## EXERCISE GOAL
State how many lines of the material contain the string "núvol", treating uppercase and lowercase as different. Give only the number.

Records from a collection:
- Opening Delimiter -

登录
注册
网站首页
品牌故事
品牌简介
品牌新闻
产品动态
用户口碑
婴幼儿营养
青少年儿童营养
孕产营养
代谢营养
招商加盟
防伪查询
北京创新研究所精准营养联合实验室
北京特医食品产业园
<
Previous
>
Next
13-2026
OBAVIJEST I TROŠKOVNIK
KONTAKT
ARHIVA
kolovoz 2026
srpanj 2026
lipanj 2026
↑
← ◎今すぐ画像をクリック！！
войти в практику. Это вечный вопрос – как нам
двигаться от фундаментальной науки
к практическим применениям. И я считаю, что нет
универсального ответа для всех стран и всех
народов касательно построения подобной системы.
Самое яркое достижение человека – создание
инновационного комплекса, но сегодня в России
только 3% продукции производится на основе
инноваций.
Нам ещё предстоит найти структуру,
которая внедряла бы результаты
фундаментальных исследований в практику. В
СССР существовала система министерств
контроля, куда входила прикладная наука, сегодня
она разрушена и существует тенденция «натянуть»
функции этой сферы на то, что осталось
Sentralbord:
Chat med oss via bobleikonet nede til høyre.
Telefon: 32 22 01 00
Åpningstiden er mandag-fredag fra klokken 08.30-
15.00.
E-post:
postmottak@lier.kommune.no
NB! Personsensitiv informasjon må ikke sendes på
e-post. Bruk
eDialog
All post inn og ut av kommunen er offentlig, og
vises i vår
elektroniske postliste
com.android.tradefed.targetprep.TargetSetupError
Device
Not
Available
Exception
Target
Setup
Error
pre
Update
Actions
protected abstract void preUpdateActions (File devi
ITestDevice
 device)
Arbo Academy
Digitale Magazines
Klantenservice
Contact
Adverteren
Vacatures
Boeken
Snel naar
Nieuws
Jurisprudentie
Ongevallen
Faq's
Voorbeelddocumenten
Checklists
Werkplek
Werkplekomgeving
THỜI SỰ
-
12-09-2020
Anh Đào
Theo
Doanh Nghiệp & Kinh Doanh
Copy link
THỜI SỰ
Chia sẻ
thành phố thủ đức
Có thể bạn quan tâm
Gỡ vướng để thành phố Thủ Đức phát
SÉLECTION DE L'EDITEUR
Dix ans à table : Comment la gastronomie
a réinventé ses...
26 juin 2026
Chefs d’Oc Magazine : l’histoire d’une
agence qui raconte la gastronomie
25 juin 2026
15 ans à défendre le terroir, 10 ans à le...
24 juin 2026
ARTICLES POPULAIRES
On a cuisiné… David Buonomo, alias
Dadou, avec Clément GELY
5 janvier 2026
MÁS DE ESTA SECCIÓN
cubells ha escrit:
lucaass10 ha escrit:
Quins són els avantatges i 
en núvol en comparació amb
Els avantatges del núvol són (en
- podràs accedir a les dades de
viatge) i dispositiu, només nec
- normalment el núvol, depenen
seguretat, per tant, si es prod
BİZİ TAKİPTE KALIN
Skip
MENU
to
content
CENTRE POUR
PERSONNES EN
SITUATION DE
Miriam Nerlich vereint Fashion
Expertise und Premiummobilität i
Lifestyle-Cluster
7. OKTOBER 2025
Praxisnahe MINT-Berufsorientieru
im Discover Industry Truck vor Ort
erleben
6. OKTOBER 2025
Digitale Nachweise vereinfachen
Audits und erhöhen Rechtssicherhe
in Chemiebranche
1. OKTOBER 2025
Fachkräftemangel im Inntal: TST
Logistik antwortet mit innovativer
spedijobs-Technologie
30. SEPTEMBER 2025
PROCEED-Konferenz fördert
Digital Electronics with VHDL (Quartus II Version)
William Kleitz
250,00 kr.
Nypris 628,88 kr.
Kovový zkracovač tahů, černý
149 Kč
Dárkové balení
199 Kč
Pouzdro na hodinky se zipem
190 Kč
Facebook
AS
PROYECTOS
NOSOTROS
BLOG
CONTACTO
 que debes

- Closing Delimiter -

## TASK SOLUTION
3